YOUR ASSIGNMENT ->
Only one span of the listing below should come back. It runs from the line with "<!-- marked area -->" through the line with "<!-- markers -->", and each of its lines must be reproduced exactly.

DATA PROVIDED START

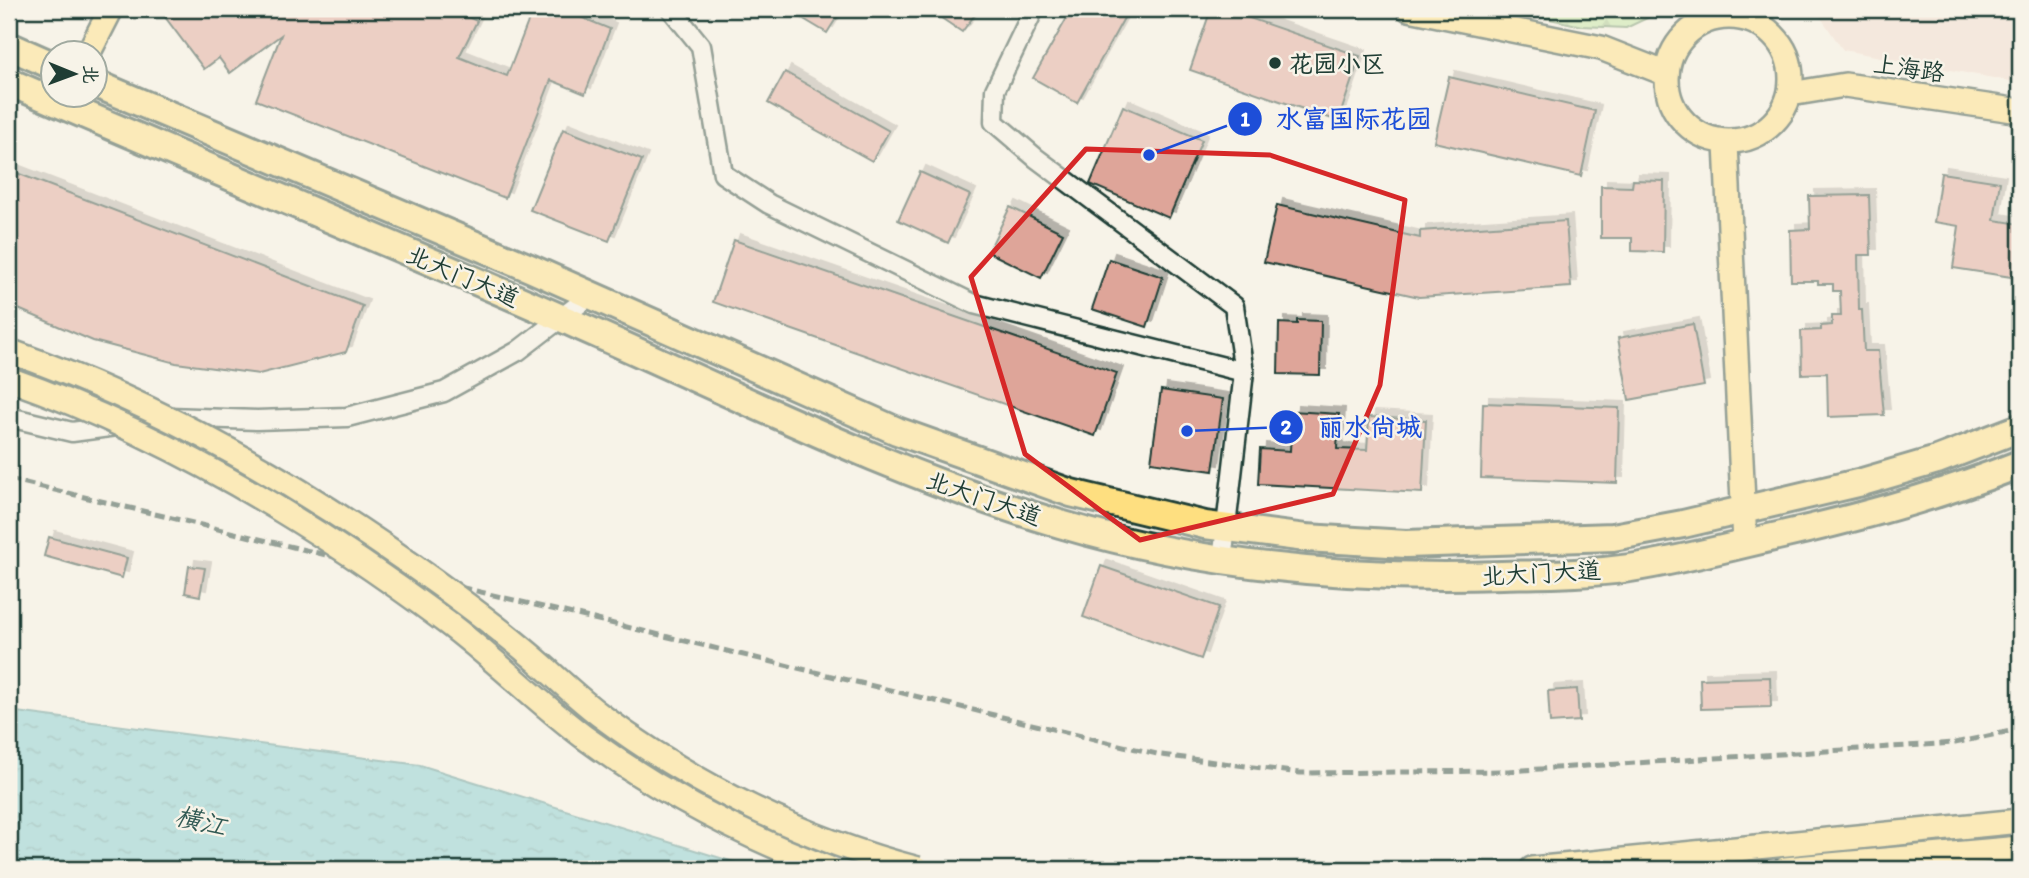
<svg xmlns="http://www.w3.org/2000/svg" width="2029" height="878" font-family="Itim,'LXGW WenKai TC',sans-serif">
  <defs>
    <pattern id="forest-firs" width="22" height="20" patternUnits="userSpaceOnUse" patternTransform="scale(1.75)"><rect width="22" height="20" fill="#bee6a2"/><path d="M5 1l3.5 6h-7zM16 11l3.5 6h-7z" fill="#a3c68c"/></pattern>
    <pattern id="water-ripples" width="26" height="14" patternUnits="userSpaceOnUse" patternTransform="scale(1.75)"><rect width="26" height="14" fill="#7bccd2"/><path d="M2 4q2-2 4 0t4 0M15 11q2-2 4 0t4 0" fill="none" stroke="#64a7ab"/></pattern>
    <filter id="shadow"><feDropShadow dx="6" dy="-6" stdDeviation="0" flood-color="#0004"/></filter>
  </defs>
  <rect width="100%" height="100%" fill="#f7f3e8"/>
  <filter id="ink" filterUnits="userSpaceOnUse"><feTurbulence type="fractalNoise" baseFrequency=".0143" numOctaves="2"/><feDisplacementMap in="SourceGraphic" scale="14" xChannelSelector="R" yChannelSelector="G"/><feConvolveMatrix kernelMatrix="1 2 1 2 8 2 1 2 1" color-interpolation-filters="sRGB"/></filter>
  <g filter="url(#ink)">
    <!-- built -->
    <polygon fill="#f0dcd0" points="1815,9 2020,9 2020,83 1843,50"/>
    <!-- forest -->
    <polygon fill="url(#forest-firs)" stroke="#6e926b" stroke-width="2" points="1503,9 1666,9 1626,28 1582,26"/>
    <!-- water -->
    <polygon fill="url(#water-ripples)" stroke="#569393" stroke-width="2" points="9,711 420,765 756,869 9,869"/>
    <!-- building -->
    <g fill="#dea599" stroke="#1f3d34" stroke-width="2" filter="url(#shadow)">
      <polygon points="176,9 460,9 458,13 477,21 459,57 507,76 533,9 561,9 610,29 585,94 551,80 505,198 256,100 281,35 230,73 219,58 204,69 165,17"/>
      <polygon points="787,9 842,9 827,33"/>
      <polygon points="928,9 979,9 962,32"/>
      <polygon points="1072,9 1129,9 1077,103 1033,78"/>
      <polygon points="1211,9 1223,9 1360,56 1338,121 1190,70"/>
      <polygon points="785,72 889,131 872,161 768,103"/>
      <polygon points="1449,77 1595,111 1581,176 1434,142"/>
      <polygon points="1123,106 1202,140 1169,218 1090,184"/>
      <polygon points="563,129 642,160 609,241 530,210"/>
      <polygon points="9,170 363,306 346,352 259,374 176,363 93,341 9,305"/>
      <polygon points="920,172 970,195 948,243 898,220"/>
      <polygon points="1941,173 2000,182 1994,220 2020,224 2018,278 1953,268 1959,226 1934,222"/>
      <polygon points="1633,180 1664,181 1663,252 1632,251 1632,238 1601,238 1601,186 1632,187"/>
      <polygon points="1869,195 1871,255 1858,255 1859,310 1862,310 1864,351 1878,351 1884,415 1828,417 1827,373 1802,374 1801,331 1821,330 1821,326 1832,325 1832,316 1841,316 1840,291 1833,291 1833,284 1818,284 1818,281 1791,281 1790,230 1810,229 1809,196"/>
      <polygon points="1277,205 1420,238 1420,231 1566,221 1571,287 1419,297 1264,262"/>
      <polygon points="1010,207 1063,233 1041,278 988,252"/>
      <polygon points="734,240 1117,373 1095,436 713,302"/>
      <polygon points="1109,259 1163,277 1147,327 1092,309"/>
      <polygon points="1297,320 1321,321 1320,375 1278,374 1279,323 1297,324"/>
      <polygon points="1693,324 1704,386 1629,400 1618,338"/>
      <polygon points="1161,390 1223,399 1213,471 1151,462"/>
      <polygon points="1483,403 1619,408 1617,483 1481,478"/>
      <polygon points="1292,411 1339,414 1337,449 1367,450 1369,417 1426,420 1422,493 1258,484 1260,449 1290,451"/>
      <polygon points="49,537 127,558 122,578 44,556"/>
      <polygon points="189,566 205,568 200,596 185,593"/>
      <polygon points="1101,566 1219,607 1201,659 1083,617"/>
      <polygon points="1770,677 1771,707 1701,709 1700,679"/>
      <polygon points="1577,689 1579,721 1550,723 1548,691"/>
    </g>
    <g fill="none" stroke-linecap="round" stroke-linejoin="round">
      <!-- minor casing -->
      <g stroke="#1f3d34" stroke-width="23">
        <g id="minor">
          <polyline points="671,9 701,46 723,174 769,204 974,304 1244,372"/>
          <polyline points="1034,9 995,90 994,122 1036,158 1234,306 1244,372 1222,561"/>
          <polyline points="50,385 118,403"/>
          <polyline points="9,417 72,432 169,419"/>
          <polyline points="169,417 257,420 347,417 444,392 518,351 591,295"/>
        </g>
      </g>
      <!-- major casing -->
      <g stroke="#1f3d34" stroke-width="28">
        <g id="major">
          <polyline points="1409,9 1601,48 1667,74"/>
          <circle cx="1729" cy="79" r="62"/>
          <polyline points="89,52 111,9"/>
          <polyline points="1790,94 1845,85 2020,111"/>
          <polyline points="1726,144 1745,544"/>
          <polyline points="1532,869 2020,821"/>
          <polyline points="1785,869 2020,848"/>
        </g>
      </g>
      <!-- highway casing -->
      <g stroke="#1f3d34" stroke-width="32">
        <g id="highway">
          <polyline points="9,46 52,65"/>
          <path d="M9,82C198,164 389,242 577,325C737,395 892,474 1060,524C1204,567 1352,580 1502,575C1544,574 1587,574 1630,568C1682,560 1734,546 1786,534C1866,516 1944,494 2020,464"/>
          <polyline points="94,83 532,269 897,431 1071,493 1205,525 1306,538 1406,544 1613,537 1683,524 1862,482 1937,460 2020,428"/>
        </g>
      </g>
      <!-- minor -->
      <use href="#minor" stroke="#f7f3e8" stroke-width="18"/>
      <!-- major -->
      <use href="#major" stroke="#fedf80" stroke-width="23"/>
      <!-- highway -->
      <use href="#highway" stroke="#fedf80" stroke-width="26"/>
      <!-- rail -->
      <polyline stroke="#1f3d34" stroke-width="5" stroke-dasharray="10 5" stroke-linecap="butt" points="9,479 1161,755 1300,773 1508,771 1955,743 2020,729"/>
      <!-- major-bridge casing -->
      <g stroke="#1f3d34" stroke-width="28" stroke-linecap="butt">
        <g id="major-bridge">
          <path d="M9,351C165,406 306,488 440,585C470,607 500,629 528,653C552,673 575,696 600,715C694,785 805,840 918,869"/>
          <path d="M9,379C167,435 312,522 446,622C494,658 536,701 584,737C659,792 743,836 830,869"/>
        </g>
      </g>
      <!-- major-bridge -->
      <use href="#major-bridge" stroke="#fedf80" stroke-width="23"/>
    </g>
  </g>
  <!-- marked area -->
  <path d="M0 0H2029V878H0ZM1086,149L1270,155L1405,200L1380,385L1333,494L1140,540L1025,454L971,277Z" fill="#f7f3e8" fill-opacity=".55" fill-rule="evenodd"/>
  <path fill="none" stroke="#d62828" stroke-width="5" stroke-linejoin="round" d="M1086,149L1270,155L1405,200L1380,385L1333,494L1140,540L1025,454L971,277Z"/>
  <!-- markers -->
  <circle fill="#1f3d34" stroke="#f7f3e8" stroke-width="2.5" cx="1275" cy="63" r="7"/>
  <g text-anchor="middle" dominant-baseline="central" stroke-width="5" stroke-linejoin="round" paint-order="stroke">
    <!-- poi labels -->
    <g font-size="24" font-weight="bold" fill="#1f3d34" stroke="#f7f3e8" text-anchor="start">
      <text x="1289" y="63">花园小区</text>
    </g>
    <!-- street labels -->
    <g font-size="24" fill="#1f3d34" stroke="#f7f3e8">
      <text transform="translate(1909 68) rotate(8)">上海路</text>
      <text transform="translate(463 276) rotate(23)">北大门大道</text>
      <text transform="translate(984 498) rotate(19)">北大门大道</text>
      <text transform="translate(1541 573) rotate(-3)">北大门大道</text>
    </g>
    <!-- water labels -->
    <g font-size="26" font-style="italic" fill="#315a54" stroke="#f7f3e8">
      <text transform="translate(201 821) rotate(14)">横江</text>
    </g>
  </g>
  <!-- callouts -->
  <path fill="none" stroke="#1d4ed8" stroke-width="2.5" d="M1149 155L1245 119M1187 431L1286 427"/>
  <g fill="#1d4ed8" stroke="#f7f3e8" stroke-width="2.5">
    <circle cx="1149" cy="155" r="7"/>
    <circle cx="1187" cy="431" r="7"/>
    <circle cx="1245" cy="119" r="18"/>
    <circle cx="1286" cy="427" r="18"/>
  </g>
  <g font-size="21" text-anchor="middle" font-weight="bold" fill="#fff">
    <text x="1245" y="126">1</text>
    <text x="1286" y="434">2</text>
  </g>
  <g font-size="26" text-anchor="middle" font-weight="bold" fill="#1d4ed8" stroke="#f7f3e8" stroke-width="5" stroke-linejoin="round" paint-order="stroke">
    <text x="1354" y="128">水富国际花园</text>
    <text x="1370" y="436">丽水尚城</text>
  </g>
  <!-- margin -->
  <rect width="2029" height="878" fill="none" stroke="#f7f3e8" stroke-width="35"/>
  <rect x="18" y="18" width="1994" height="843" fill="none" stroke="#1f3d34" stroke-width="2.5" filter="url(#ink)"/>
  <!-- north arrow -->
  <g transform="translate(74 74) rotate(91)"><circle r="33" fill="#f7f3e8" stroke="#a1aaa0" stroke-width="2"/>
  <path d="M0-5L12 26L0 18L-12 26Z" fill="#1f3d34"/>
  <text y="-10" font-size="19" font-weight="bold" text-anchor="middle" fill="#1f3d34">北</text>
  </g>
</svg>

DATA PROVIDED END

RESULT FOR THIS TASK ->
  <!-- marked area -->
  <path d="M0 0H2029V878H0ZM1086,149L1270,155L1405,200L1380,385L1333,494L1140,540L1025,454L971,277Z" fill="#f7f3e8" fill-opacity=".55" fill-rule="evenodd"/>
  <path fill="none" stroke="#d62828" stroke-width="5" stroke-linejoin="round" d="M1086,149L1270,155L1405,200L1380,385L1333,494L1140,540L1025,454L971,277Z"/>
  <!-- markers -->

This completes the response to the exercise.